As I watched The Lone Ranger, I realized again why Westerns went out of style.  The show is about a team of crimefighters who solve crimes.  But the plots are predictable, and the production values are in the toilet. 

The radio show was far more successful.  Television simply couldn't match it -- a few simple sound effects, and you created a brilliant world in people's minds that film is now only beginning to create.
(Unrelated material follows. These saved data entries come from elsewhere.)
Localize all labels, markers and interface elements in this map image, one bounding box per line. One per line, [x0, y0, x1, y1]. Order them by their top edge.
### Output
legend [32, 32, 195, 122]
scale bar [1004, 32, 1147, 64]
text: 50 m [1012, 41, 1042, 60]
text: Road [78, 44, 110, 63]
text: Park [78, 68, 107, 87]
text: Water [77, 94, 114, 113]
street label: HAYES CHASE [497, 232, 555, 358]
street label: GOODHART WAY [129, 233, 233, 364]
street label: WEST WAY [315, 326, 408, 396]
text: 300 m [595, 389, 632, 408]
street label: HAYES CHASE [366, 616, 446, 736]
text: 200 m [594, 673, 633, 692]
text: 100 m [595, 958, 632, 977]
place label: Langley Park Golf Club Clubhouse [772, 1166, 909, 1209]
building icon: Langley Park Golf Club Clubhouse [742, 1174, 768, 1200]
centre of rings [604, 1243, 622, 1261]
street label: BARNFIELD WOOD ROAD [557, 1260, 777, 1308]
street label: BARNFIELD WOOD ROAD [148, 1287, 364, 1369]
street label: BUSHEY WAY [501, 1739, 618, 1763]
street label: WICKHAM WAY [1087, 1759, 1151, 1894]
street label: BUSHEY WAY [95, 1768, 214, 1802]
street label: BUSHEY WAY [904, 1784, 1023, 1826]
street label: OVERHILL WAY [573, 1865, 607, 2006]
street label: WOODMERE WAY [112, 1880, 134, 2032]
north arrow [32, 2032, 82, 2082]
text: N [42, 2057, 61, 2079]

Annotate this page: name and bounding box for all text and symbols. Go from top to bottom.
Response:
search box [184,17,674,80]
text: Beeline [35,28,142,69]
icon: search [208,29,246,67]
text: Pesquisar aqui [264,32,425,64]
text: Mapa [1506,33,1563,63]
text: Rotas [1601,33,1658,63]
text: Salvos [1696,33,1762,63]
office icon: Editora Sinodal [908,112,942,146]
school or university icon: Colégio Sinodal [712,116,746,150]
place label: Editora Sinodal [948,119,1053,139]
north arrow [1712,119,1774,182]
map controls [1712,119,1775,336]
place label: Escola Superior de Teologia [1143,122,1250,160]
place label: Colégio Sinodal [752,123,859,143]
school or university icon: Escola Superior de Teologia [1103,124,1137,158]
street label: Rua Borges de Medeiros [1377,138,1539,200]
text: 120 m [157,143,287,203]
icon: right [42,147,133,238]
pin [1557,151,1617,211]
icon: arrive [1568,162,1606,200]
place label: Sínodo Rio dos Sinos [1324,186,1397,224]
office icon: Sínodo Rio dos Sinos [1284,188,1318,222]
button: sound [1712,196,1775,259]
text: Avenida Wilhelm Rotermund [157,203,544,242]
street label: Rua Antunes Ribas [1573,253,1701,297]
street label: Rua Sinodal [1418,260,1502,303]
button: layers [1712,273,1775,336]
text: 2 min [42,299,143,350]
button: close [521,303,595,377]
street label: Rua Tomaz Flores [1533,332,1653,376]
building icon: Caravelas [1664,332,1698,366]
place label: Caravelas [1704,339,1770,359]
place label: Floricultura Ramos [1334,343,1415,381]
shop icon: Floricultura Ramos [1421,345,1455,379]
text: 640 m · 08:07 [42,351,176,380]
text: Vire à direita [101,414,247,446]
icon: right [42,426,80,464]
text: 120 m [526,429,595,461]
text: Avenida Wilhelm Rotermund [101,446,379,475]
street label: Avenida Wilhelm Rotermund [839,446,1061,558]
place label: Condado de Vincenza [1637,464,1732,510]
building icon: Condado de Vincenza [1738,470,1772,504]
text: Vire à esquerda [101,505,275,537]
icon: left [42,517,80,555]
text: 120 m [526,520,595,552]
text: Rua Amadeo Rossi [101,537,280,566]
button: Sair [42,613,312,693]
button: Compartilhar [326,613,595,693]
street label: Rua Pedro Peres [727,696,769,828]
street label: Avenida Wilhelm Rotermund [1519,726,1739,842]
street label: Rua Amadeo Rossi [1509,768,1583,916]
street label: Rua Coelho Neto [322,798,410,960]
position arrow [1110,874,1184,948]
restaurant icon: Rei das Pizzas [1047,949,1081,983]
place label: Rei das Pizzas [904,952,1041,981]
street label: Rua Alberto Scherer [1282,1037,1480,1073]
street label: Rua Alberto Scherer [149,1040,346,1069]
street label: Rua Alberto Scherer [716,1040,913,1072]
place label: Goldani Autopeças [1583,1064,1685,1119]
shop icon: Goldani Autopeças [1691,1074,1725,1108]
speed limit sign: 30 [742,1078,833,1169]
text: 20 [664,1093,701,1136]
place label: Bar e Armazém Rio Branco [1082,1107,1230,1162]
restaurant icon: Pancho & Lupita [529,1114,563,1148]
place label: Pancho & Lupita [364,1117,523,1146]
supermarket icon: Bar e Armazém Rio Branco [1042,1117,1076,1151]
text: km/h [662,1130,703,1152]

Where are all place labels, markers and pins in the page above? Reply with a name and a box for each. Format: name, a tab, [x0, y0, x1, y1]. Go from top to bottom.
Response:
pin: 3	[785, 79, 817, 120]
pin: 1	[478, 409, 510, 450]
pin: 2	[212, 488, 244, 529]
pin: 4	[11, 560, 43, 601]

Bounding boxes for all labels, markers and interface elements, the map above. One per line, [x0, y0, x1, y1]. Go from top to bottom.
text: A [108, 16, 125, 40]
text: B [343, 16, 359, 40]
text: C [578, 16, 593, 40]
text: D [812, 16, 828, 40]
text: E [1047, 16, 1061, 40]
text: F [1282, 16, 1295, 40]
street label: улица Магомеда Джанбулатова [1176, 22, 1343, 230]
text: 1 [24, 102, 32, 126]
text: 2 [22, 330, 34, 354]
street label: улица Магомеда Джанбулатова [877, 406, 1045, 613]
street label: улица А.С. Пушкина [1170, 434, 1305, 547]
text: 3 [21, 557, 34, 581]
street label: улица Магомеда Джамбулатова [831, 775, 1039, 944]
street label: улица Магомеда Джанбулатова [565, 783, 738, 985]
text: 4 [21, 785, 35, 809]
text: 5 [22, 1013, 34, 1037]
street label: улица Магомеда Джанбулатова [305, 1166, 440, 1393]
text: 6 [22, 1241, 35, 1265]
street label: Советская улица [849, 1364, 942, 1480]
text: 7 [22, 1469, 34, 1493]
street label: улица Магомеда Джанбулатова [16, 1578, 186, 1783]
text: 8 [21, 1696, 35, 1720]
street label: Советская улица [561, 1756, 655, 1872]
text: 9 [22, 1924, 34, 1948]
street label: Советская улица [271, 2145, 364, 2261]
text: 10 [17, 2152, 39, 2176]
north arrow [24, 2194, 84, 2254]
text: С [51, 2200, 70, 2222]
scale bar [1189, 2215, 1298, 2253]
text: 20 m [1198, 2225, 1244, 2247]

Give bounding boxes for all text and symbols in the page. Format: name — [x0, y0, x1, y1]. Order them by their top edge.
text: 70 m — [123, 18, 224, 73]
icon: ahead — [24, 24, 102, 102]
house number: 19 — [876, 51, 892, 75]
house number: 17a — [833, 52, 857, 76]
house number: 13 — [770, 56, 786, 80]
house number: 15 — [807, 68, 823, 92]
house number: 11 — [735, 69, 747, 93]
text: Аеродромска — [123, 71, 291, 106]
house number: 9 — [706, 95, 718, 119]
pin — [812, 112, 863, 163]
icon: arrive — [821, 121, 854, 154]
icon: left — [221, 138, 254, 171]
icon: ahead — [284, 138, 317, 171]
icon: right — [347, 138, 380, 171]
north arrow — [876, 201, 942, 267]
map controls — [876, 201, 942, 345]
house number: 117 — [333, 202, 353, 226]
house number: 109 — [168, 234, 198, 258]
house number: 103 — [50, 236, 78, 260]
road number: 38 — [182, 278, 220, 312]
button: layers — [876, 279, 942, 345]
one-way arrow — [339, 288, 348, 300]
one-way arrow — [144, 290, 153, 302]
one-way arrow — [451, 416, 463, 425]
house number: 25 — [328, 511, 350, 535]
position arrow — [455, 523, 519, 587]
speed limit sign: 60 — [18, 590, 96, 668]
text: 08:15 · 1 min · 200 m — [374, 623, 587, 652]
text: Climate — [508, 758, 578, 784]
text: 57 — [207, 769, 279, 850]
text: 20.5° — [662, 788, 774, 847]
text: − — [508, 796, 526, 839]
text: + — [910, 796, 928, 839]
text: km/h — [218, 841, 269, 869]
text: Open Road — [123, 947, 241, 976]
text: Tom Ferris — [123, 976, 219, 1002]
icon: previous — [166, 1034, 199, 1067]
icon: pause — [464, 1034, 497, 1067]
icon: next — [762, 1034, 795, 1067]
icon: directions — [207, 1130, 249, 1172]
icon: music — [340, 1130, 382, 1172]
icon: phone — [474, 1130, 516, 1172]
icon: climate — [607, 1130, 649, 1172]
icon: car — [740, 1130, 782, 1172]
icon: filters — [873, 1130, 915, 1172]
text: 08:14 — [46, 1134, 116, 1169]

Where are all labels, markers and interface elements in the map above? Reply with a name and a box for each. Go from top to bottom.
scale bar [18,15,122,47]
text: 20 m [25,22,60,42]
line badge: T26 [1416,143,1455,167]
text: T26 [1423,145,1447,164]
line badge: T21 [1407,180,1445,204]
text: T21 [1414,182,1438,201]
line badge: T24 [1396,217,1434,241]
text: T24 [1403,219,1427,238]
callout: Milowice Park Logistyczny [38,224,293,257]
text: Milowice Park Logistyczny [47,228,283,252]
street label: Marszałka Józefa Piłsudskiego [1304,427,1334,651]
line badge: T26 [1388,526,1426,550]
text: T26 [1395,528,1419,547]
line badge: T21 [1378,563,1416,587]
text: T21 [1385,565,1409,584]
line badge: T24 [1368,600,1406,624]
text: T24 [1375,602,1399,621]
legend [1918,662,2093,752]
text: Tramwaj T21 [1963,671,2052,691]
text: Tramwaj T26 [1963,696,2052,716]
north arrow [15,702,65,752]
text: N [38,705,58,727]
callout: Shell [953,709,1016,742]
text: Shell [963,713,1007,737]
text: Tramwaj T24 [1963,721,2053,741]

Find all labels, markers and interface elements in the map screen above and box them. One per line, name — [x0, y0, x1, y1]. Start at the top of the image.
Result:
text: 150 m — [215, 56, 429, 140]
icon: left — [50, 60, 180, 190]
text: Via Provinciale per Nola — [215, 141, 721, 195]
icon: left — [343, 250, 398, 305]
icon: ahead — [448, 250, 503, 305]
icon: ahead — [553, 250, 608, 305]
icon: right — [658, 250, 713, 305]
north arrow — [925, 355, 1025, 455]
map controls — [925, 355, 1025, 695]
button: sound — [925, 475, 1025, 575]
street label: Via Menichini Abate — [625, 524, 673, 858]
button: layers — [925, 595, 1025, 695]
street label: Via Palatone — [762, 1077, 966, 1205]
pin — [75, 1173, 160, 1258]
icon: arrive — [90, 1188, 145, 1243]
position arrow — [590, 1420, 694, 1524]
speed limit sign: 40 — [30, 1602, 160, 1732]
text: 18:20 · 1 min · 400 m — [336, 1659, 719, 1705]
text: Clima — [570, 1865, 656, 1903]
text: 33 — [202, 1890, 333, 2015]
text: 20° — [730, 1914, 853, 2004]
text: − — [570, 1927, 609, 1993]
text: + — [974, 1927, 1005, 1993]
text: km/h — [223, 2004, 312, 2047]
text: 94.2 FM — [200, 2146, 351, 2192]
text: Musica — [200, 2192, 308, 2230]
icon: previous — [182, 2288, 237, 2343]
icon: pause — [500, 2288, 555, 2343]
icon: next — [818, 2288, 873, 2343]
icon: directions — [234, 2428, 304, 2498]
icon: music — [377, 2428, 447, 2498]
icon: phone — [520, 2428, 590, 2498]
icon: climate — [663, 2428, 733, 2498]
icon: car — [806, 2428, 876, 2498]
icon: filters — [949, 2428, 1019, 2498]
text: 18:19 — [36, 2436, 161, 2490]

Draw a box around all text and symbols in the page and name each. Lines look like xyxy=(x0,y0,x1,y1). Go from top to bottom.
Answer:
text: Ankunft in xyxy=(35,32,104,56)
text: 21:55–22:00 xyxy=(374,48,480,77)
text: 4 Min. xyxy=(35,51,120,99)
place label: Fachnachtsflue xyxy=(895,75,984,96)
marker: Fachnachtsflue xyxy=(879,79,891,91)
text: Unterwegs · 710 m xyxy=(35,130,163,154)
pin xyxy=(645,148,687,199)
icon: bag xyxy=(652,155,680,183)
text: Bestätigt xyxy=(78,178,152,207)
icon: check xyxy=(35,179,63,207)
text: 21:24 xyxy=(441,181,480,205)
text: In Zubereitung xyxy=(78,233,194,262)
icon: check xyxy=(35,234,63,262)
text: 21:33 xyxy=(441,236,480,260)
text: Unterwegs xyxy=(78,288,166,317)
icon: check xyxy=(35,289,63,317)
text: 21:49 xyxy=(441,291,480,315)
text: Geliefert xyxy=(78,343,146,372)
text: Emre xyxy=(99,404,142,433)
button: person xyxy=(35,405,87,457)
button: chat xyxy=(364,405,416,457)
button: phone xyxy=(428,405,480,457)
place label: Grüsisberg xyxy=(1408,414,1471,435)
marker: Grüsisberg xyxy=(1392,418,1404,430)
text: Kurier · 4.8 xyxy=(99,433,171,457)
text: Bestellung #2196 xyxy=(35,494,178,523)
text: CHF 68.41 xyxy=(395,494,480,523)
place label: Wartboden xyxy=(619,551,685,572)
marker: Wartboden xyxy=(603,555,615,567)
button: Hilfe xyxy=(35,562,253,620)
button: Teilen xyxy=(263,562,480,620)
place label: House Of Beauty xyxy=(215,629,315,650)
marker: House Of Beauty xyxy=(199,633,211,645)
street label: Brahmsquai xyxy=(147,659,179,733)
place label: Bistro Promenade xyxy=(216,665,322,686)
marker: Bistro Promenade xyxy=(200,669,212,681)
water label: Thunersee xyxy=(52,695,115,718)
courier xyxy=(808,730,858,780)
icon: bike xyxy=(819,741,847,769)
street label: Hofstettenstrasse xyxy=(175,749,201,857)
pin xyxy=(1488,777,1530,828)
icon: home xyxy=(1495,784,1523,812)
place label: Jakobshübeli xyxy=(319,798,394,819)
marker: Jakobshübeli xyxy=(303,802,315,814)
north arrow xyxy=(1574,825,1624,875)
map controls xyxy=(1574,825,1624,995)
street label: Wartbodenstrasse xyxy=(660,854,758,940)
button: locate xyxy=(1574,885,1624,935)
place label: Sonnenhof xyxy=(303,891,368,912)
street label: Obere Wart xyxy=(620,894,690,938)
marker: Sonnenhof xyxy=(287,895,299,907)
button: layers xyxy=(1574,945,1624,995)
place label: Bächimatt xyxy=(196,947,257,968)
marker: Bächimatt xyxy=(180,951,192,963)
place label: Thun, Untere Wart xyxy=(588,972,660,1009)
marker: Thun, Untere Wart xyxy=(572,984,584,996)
Today's crime fighting shows are much more interesting and relevant.  People can compare the complexity of CSI to their own lives much more easily -- the Republicans like to shout about how people in middle America have simple values, but that simply doesn't match the reality of people's lives.  Everyone has a dark side:  how many politicians who stand for family values turn out to have a dark side that shocks and horrifies the naive.

It's for that reason, I suspect, that a straight-up Western simply wouldn't be interesting anymore.  Taking out the bad guys with clean cheer, a horse, and a six gun simply isn't believeable anymore.

Thus, we're creating a Western show that isn't really about the old West at all.

Another example of a prop in The Lone Ranger that doesn't fit:  the black mask.  A black mask should symbolize secrets.  So why does Clayton Moore's lawman wear it?  He doesn't have another life to protect -- as he says to Old Joe's sister, his mask is simply fashion accessory.  Unless what he has to hide has nothing to do with crime.

For a prop like the mask to work, it needs to be relevant.  And it isn't.  The only Batman films that have worked clearly play on the truly dark, secret life that the hero actively hides.

                          *     *     *

I wonder which direction film will go next?  The current generation seems influenced most by Quentin's obsession with game violence -- especially action grounded in the martial arts.

I know this much.  I found Sin City -- a child of Tarantino's ideals -- to be incredibly disturbing.  But its power could not be denied.  I'll never forget the impact of the film, because I was in the midst of writing this summer when I saw it, and it shut me down for two days while I wrestled with its ideas.

                          *     *     *

Several other books on my immediate reading list -- mostly film theory and practicum:  Rudolf Arnheim's Film as Art; Christina Metz's Film Language; Camille Landau and Tiare White's What They Don't Teach You At Film School; Sergei Eisenstein's Film Form; Renee Harmon's The Beginning Filmmaker's Guide to Directing; Karel Reisz and Gavin Millar's The Technique of Film Editing; and Bruce Block's The Visual Story.

For sheer pleasure, I'm also reading Gabriel Garcia Marquez's Love in the Time of Cholera, Frank McCourt's Teacher Man, and Stephen Chbosky's the perks of being a wallflower.

I finally finished Michael Chabon's The Amazing Adventures of Kevalier & Clay, but I had to first read Wonder Boys (I love the film) in order to get up the courage.